> [Directive] Please go through the records below and return every line holding the word "obvody".

> [Recorded data]
□ □ □ □ □

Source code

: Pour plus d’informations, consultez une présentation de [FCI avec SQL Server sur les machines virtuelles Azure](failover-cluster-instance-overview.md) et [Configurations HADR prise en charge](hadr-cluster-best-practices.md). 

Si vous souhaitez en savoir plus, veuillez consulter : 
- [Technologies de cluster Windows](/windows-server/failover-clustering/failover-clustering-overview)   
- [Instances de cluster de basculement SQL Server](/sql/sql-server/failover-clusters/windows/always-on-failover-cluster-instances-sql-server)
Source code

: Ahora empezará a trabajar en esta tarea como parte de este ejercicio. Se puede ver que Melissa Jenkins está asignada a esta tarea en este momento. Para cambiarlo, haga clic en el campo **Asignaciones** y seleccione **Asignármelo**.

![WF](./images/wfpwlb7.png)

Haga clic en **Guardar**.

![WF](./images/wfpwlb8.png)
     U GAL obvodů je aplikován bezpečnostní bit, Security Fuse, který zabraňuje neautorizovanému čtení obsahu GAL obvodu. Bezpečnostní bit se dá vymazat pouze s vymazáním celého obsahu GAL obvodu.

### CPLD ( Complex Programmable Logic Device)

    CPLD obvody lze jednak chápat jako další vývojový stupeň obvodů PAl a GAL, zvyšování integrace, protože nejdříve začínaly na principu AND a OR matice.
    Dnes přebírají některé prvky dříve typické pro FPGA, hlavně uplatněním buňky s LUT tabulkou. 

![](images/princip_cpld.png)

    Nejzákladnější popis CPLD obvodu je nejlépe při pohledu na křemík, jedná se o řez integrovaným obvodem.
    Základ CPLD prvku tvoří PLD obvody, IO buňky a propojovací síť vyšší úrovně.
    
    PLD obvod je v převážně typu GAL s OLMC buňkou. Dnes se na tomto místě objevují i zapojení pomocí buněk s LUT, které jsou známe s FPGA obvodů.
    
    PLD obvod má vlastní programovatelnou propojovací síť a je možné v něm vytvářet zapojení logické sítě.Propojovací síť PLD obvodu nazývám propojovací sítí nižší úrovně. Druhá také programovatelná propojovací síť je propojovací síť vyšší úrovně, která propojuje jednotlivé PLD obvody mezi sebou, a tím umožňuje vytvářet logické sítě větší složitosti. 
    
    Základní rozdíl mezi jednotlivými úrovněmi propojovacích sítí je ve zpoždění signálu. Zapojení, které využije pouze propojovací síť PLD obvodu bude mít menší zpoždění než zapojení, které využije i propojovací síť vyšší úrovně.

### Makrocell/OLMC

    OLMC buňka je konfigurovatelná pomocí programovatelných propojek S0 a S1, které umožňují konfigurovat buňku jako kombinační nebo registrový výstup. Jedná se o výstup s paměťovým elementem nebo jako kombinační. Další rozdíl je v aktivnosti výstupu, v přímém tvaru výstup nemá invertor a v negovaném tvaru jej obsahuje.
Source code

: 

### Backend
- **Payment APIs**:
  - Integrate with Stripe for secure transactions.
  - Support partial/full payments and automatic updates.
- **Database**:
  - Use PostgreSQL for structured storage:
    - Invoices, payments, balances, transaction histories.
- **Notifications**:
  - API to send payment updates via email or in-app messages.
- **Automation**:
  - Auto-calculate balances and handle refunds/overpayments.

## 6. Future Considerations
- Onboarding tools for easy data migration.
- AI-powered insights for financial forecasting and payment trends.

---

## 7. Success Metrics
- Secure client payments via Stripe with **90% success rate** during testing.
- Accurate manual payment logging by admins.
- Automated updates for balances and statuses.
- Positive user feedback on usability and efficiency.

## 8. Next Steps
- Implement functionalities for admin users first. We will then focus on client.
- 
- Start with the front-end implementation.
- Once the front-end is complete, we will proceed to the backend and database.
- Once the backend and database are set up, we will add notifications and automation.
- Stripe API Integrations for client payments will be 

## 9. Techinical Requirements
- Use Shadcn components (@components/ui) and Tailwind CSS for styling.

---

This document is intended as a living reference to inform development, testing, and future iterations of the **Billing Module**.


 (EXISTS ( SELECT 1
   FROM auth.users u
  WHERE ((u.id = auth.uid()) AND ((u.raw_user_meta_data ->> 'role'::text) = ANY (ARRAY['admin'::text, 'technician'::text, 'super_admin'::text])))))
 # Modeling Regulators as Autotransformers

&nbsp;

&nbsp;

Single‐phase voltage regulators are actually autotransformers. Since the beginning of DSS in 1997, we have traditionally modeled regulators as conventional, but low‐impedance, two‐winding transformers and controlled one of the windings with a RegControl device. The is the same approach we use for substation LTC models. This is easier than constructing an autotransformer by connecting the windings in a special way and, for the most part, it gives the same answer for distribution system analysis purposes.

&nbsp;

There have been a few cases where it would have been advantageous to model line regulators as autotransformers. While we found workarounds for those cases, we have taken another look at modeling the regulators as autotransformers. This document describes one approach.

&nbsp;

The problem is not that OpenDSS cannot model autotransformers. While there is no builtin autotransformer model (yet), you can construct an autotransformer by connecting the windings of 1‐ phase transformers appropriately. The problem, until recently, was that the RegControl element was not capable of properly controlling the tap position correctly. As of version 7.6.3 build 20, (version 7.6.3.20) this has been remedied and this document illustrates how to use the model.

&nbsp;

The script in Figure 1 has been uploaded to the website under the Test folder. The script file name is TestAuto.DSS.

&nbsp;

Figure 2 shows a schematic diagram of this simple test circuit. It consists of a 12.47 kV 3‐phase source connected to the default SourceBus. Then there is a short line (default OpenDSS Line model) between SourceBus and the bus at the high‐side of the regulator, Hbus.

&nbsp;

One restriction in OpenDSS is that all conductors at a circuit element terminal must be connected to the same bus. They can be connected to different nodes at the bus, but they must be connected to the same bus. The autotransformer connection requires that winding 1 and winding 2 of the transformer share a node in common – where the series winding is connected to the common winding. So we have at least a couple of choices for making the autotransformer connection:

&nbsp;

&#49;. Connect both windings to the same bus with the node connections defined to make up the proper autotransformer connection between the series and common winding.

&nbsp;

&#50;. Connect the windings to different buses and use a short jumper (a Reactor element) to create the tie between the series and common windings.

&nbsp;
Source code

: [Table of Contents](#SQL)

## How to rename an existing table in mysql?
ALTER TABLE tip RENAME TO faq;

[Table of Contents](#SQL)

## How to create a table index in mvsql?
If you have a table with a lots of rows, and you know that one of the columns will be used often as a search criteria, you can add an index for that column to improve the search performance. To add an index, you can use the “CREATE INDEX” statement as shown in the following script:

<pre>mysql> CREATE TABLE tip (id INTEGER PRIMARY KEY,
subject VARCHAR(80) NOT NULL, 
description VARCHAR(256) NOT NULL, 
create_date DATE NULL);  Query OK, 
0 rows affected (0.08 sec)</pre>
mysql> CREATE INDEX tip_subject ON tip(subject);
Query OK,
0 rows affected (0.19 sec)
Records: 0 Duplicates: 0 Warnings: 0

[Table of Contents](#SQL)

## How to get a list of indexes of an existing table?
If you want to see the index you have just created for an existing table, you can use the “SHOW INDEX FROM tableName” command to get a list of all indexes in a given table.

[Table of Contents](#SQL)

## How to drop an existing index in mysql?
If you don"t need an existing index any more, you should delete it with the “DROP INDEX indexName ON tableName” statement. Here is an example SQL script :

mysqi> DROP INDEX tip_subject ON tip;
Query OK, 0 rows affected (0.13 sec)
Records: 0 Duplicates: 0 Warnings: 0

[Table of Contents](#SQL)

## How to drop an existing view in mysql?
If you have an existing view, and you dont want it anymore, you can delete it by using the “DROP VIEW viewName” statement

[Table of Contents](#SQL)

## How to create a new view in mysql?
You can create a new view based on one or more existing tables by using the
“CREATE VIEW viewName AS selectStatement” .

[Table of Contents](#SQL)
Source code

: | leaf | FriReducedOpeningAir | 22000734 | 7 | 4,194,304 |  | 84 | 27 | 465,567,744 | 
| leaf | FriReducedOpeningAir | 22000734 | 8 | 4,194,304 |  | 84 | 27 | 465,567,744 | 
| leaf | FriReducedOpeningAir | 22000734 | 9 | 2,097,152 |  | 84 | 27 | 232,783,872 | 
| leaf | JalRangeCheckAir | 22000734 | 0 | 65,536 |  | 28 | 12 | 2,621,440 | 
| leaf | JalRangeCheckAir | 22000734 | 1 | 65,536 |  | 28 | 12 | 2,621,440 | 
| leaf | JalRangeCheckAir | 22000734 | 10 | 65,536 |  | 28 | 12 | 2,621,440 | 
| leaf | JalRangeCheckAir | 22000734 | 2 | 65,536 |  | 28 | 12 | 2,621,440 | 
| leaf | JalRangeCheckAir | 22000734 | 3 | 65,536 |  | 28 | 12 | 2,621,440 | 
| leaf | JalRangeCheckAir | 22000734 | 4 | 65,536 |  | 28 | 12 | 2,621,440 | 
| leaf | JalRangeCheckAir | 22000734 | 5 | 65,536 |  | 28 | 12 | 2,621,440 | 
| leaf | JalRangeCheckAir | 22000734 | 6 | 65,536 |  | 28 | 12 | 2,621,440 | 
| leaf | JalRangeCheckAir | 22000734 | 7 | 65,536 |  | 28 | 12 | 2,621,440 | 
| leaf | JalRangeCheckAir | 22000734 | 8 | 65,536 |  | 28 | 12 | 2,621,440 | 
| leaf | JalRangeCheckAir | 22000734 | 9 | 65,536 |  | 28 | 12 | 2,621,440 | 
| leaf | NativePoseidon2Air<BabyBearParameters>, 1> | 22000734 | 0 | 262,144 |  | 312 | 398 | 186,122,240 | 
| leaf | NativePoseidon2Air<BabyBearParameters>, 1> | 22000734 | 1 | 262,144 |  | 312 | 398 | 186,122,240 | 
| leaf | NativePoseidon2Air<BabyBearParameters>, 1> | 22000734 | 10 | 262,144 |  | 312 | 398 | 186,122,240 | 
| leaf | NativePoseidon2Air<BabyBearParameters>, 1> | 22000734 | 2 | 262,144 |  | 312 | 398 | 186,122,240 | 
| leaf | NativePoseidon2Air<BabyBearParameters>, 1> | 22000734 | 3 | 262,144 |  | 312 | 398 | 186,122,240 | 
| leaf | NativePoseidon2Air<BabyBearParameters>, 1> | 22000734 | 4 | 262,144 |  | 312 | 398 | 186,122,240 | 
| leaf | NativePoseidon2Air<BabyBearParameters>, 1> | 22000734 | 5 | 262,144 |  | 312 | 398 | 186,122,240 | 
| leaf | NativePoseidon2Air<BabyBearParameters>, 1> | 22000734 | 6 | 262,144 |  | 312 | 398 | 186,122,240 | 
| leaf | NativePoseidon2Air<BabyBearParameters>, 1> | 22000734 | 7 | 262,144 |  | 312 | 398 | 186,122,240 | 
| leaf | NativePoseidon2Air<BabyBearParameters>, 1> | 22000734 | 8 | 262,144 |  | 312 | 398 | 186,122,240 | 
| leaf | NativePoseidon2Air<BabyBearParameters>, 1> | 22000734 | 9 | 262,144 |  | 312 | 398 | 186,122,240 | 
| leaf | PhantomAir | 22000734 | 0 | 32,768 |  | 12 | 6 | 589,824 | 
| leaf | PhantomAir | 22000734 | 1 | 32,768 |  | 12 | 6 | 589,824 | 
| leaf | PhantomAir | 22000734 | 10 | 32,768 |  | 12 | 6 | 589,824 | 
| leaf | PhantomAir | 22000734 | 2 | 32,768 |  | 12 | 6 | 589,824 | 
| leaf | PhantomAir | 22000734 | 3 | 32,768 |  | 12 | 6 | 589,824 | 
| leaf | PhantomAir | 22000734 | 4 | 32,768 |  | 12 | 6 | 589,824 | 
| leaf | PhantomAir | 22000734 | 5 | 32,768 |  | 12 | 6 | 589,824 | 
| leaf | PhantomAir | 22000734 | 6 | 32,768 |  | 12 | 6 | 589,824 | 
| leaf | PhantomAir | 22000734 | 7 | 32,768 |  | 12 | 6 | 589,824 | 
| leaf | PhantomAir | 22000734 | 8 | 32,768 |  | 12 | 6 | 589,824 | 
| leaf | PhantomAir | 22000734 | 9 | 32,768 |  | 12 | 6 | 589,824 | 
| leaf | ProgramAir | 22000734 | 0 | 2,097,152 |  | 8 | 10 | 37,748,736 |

□ □ □ □ □

> [Written solution]
    CPLD obvody lze jednak chápat jako další vývojový stupeň obvodů PAl a GAL, zvyšování integrace, protože nejdříve začínaly na principu AND a OR matice.
    Základ CPLD prvku tvoří PLD obvody, IO buňky a propojovací síť vyšší úrovně.
    PLD obvod má vlastní programovatelnou propojovací síť a je možné v něm vytvářet zapojení logické sítě.Propojovací síť PLD obvodu nazývám propojovací sítí nižší úrovně. Druhá také programovatelná propojovací síť je propojovací síť vyšší úrovně, která propojuje jednotlivé PLD obvody mezi sebou, a tím umožňuje vytvářet logické sítě větší složitosti. 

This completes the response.